Agyness Deyn is surprisingly excellent portraying Chris, the softly spoken, bonny country lass with the gentle eyes, whose intelligence and academic achievements are seemingly paving the way for her to realise her ambition of a career in teaching.

Life however, as is so often the case, has other plans, and following the suicide of her mother and the abandonment of the homestead by her brother Will (Jack Greenlees), Chris has no option but to remain in Blairwearie and work on the farm with her father, whose ‘ways’ have been the sole catalyst for both her mother’s untimely death and brother’s departure.

With the pair now departed, it will be Chris’ turn to bare the brunt of her father’s abusive ways.

Chris’s life, seemingly now set to be one of functionality, drudgery and regret, is transformed though when life takes one of its unexpected turns and subsequently she enters a relationship with local lad, Ewan (the Leighton Baines-esque, Kevin Guthrie), but it will be a love that induces in Chris both the peak of her happiness and the very depths of her despair.

Sunset Song is strong in its insinuation that we don’t just grow up, move on, and leave all of our baggage behind us, but that life is in fact rather cyclical.
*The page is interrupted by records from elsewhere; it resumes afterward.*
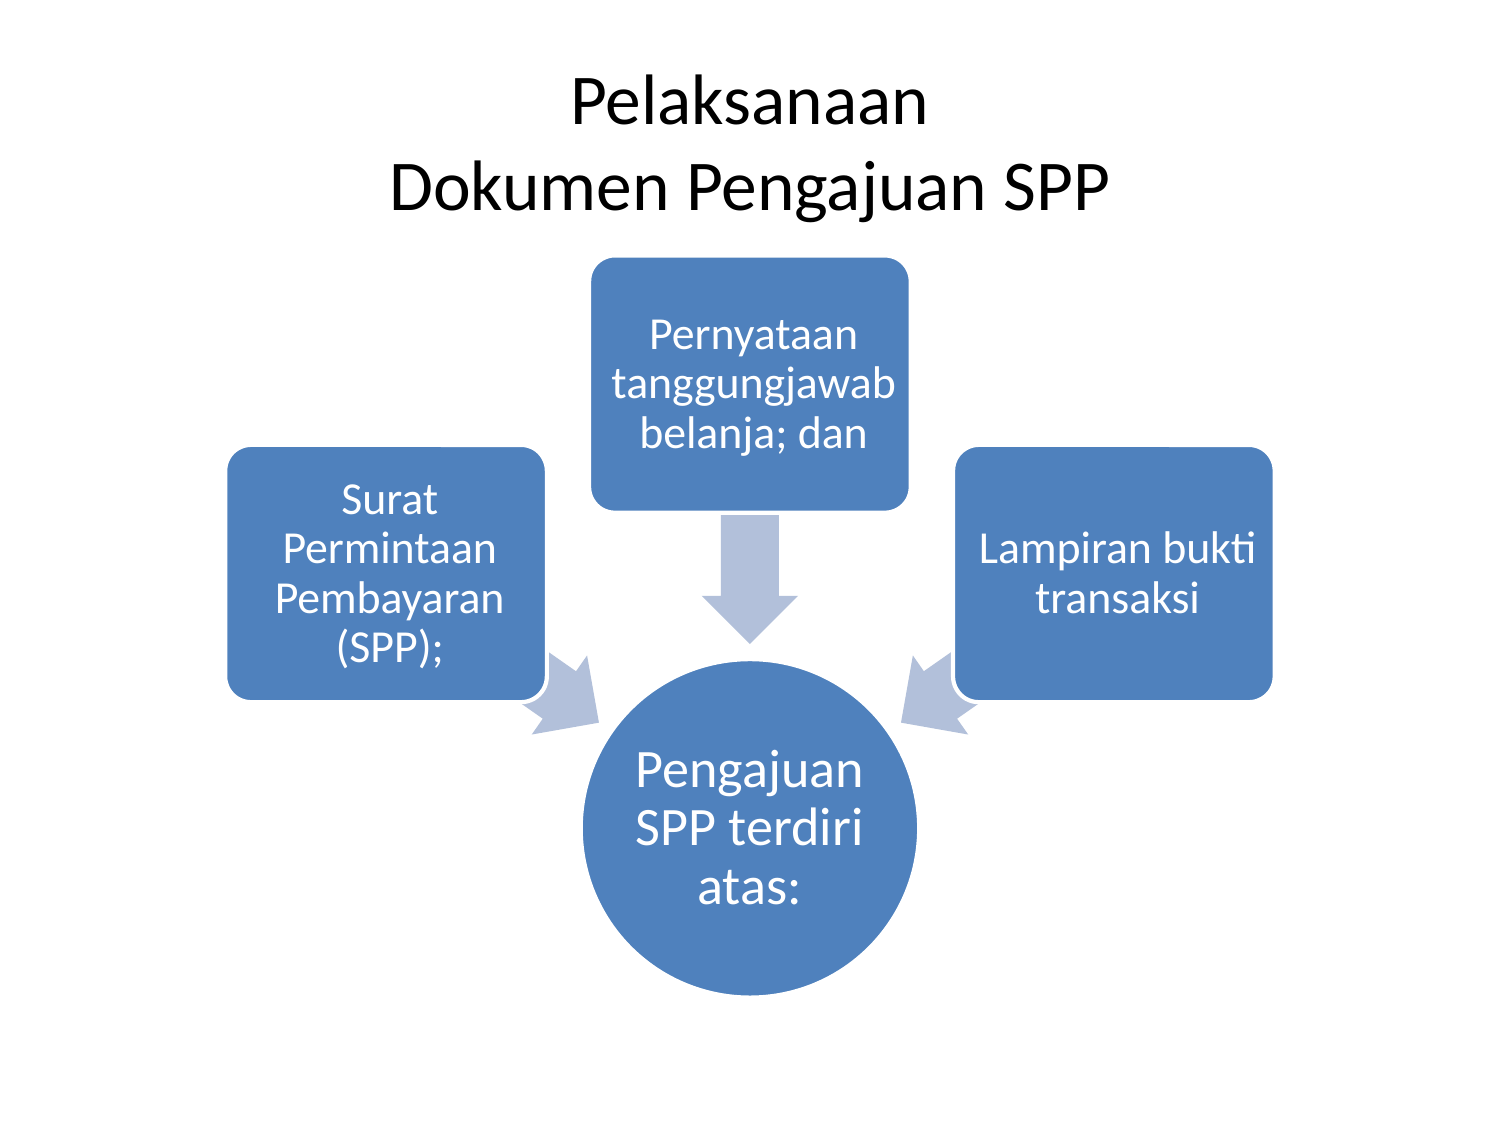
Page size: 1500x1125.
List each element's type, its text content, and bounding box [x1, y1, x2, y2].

title Pelaksanaan Dokumen Pengajuan SPP [75, 45, 1425, 233]
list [74, 255, 1426, 998]
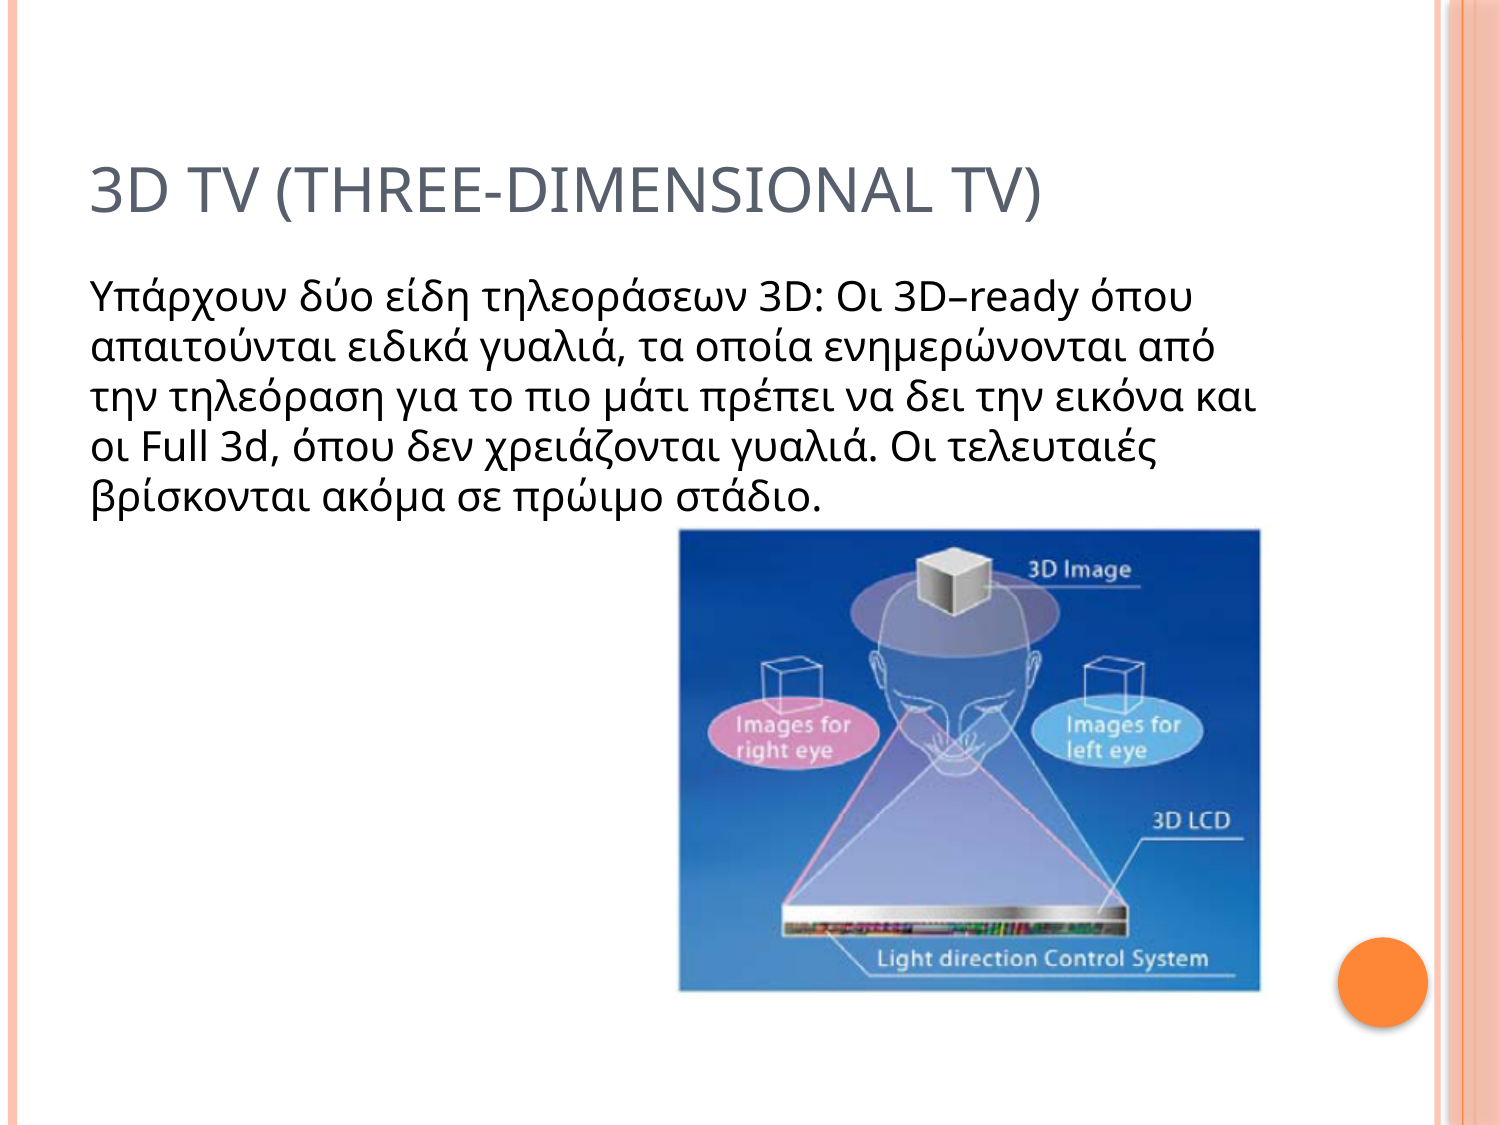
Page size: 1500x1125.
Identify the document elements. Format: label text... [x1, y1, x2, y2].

picture [674, 524, 1270, 999]
title 3D Tv (Three-dimensional TV) [75, 45, 1300, 233]
list Υπάρχουν δύο είδη τηλεοράσεων 3D: Οι 3D–ready όπου απαιτούνται ειδικά γυαλιά, τα οποία ενημερώνονται από την τηλεόραση για το πιο μάτι πρέπει να δει την εικόνα και οι Full 3d, όπου δεν χρειάζονται γυαλιά. Οι τελευταιές βρίσκονται ακόμα σε πρώιμο στάδιο. [75, 262, 1300, 1062]
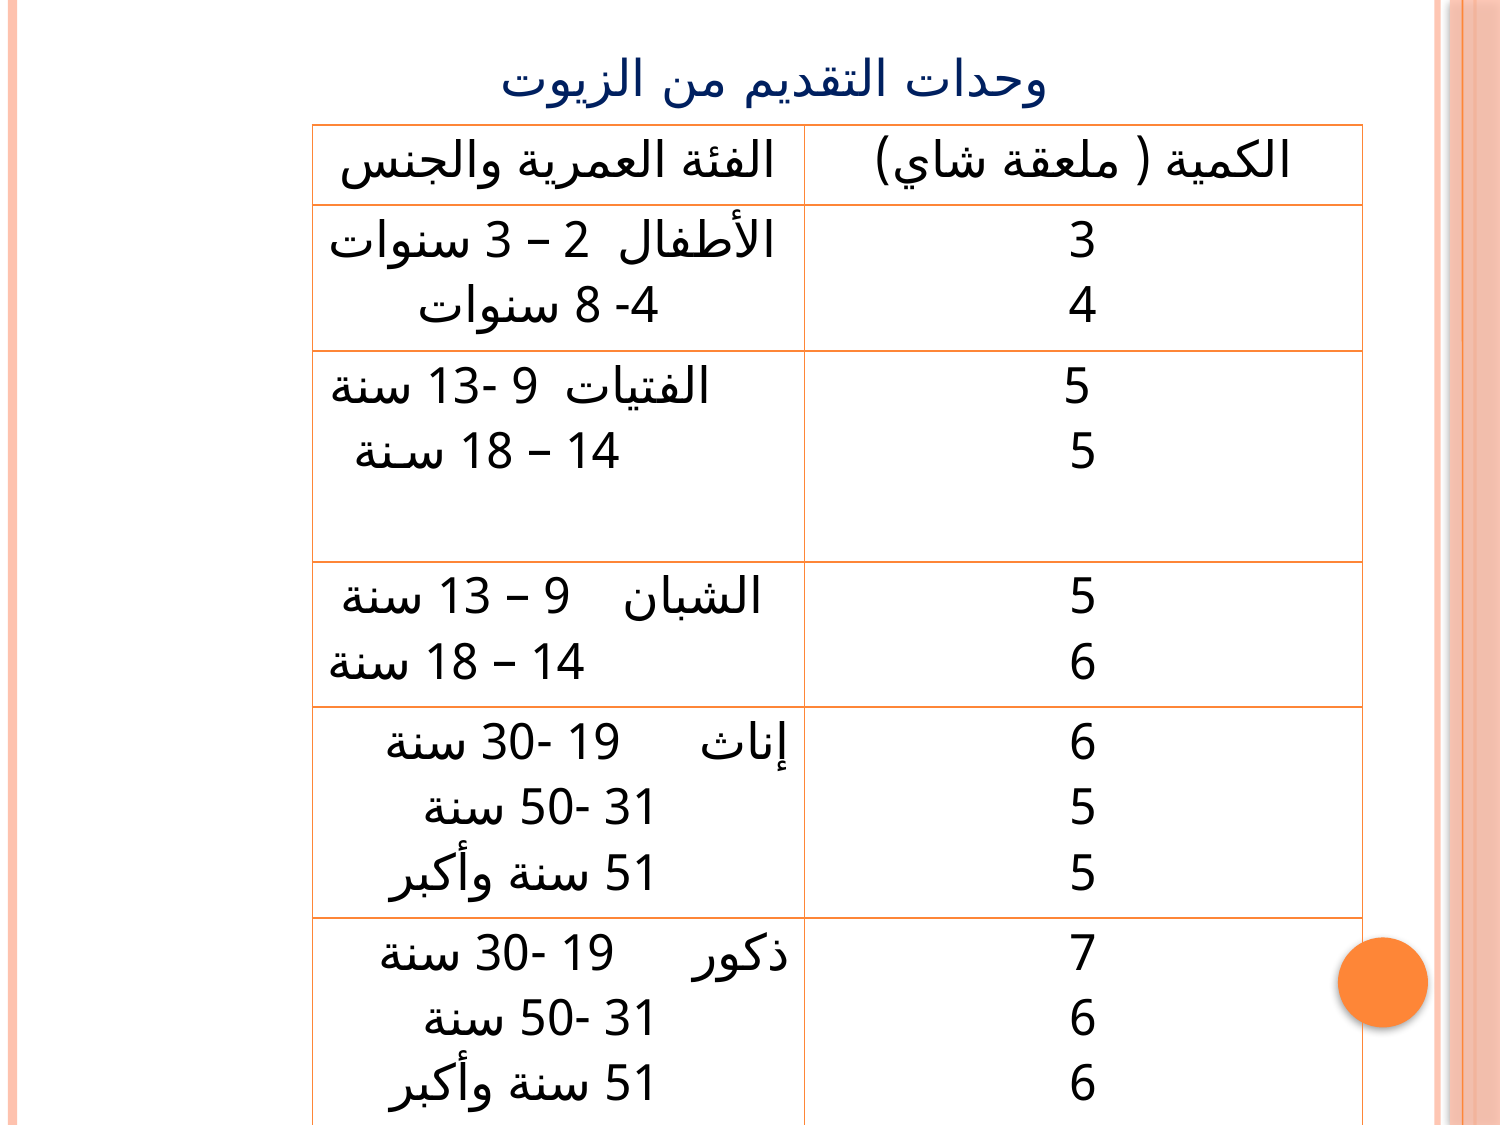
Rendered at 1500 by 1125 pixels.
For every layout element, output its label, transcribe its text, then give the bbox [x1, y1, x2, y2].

table_cell 5 6 [805, 563, 1362, 706]
table_cell 6 5 5 [805, 708, 1362, 917]
table_cell الشبان 9 – 13 سنة 14 – 18 سنة [313, 563, 804, 706]
table_cell الأطفال 2 – 3 سنوات 4- 8 سنوات [313, 206, 804, 350]
table_cell ذكور 19 -30 سنة 31 -50 سنة 51 سنة وأكبر [313, 919, 804, 1125]
table_header الكمية ( ملعقة شاي) [805, 126, 1362, 204]
table_cell 3 4 [805, 206, 1362, 350]
table_header الفئة العمرية والجنس [313, 126, 804, 204]
table_cell إناث 19 -30 سنة 31 -50 سنة 51 سنة وأكبر [313, 708, 804, 917]
table_cell الفتيات 9 -13 سنة 14 – 18 سنة [313, 352, 804, 561]
table_cell 7 6 6 [805, 919, 1362, 1125]
table_cell 5 5 [805, 352, 1362, 561]
title وحدات التقديم من الزيوت [99, 37, 1450, 175]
What happens to our parents will therefore, in some respect at least, likely be our experience too, despite our best efforts, and we all therefore share – in the broader sense of the term at least – the same experiences of hope, happiness and misfortune, much as did every generation that ever preceded us.

This is certainly true in Chris’ case. She, a young farmer’s daughter, at the turn of the 19th/20th century, shawn of realistic opportunities to spread her wings, there’s therefore a certain inevitability to the life that lies ahead of her.
Whilst occasionally evocative, sometimes poignant and always visually beautiful, it should however be said that it’s a film that almost feels a little too long, possibly a bit forced in places and very nearly one with a tendency to veer too far into the domain of the formulaic in its latter stages.
Credit then to Director Terence Davies, for casting model, turned actress, Agyness Deyn in a role which ultimately leaves the viewer’s over-riding impression of Sunset Song as a favourable one. Deyn produces a tender performance that is very much the glue that holds it all together.
A gentle, unassuming film; unexpectedly enjoyable and an actress from whom big things must surely be expected in the near future.